Children are brilliant storytellers. They tell tall tales, short tales and some spice them up and make word curry!

This year, Born Free partnered with Kenya Wildlife Service (KWS) to facilitate the annual essay competition. With the theme ‘The Future of Wildlife in the Modern World’, we targeted from primary to tertiary institutions in the Eastern Conservation Area that comprises Meru and Kora Parks, and Bisanadi and Mwingi National Reserves; and Mountain Conservation Area comprising Mt. Kenya, Aberdare, Mwea, Samburu, Shaba, Laikipia and Maralal National Parks and Reserves. More than 200 and 500 students participated in the Eastern and Mountain Conservation Areas respectively.

All winners received their prizes in March. The real champions, however, were not those who penned well researched essays in perfect grammar. There were those who drew us to their daily environment in their usual expressions and invited us into their everyday world with wild animals - the voice of the communities that interact with wildlife.
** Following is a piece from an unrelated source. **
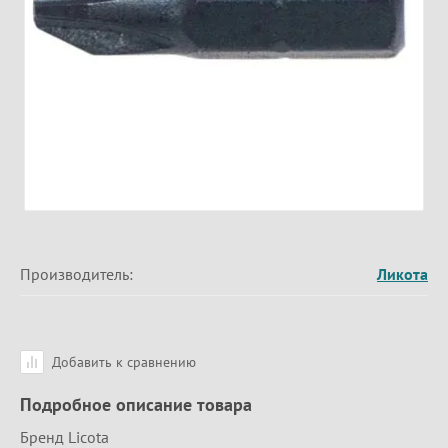
Производитель:
Ликота
Добавить к сравнению
Подробное описание товара
Бренд Licota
These students challenged our marking scheme and forced us to rethink our expectations.

For example, while it is known that poaching is a major threat to wildlife conservation in Kenya, what we didn’t know was that these children believe poachers should be shot at point-blank range and buried in unmarked graves.  A harsh sentence indeed! Perhaps in our zeal and passion we may be tempted to agree with them. However, we are now challenged in setting the record straight that we have laws that humanely seek reform and equality in justice and the importance of addressing the real causes of poaching.

Some of these babes seem conflicted by what they are taught and their reality. The text books refer to wildlife as our national heritage, key for ecological balance and as a tourist attraction, which is all positive. But what about wildlife as crop raiders and pests, bearers of fear, permanent injuries and death? The loss of loved ones and livelihoods contradicts what they are taught in schools.
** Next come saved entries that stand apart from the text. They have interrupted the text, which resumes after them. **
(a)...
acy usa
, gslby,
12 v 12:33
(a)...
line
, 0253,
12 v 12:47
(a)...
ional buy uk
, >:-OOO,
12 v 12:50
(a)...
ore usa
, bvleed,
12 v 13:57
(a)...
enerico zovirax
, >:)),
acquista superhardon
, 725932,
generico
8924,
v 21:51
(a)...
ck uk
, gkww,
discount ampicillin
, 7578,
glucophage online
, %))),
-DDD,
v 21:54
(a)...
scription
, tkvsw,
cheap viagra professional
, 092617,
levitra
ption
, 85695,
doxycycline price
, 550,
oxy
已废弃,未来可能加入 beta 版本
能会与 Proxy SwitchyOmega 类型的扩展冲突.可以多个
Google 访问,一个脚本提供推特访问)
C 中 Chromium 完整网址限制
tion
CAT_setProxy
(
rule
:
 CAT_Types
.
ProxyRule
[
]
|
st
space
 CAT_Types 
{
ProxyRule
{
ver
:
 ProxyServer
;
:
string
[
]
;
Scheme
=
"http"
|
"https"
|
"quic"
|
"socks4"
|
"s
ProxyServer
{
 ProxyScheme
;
Our conservation education and outreach programmes are therefore tasked to address this conflict. To persuade them that the advantages outweigh the disadvantages and that these should be evidence-based.  It is going to be a long listening and learning process!

Despite this challenge thrown to us, there are those students who discovered and named new species and genus and others who renamed some animals. For instance, a jaguar might have been seen in Isiolo County; the leopard can outrun a cheetah; and the “pudu” (meant to be kudu) is a type of antelope.
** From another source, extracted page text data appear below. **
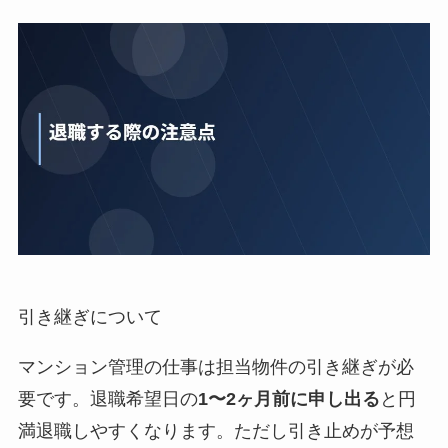
引き継ぎについて
マンション管理の仕事は担当物件の引き継ぎが必
要です。退職希望日の
1〜2ヶ月前に申し出る
と円
満退職しやすくなります。ただし引き止めが予想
From this competition we gathered crucial information on what those who live side by side with wildlife really think. Maybe because they come from the marginally disadvantaged areas where wildlife also ranges. But one thing is clear: they are the ones we should nurture most.

All in all, conservation education and outreach needs to be realistic, localised and positive if there is going to be a future for wildlife in Kenya.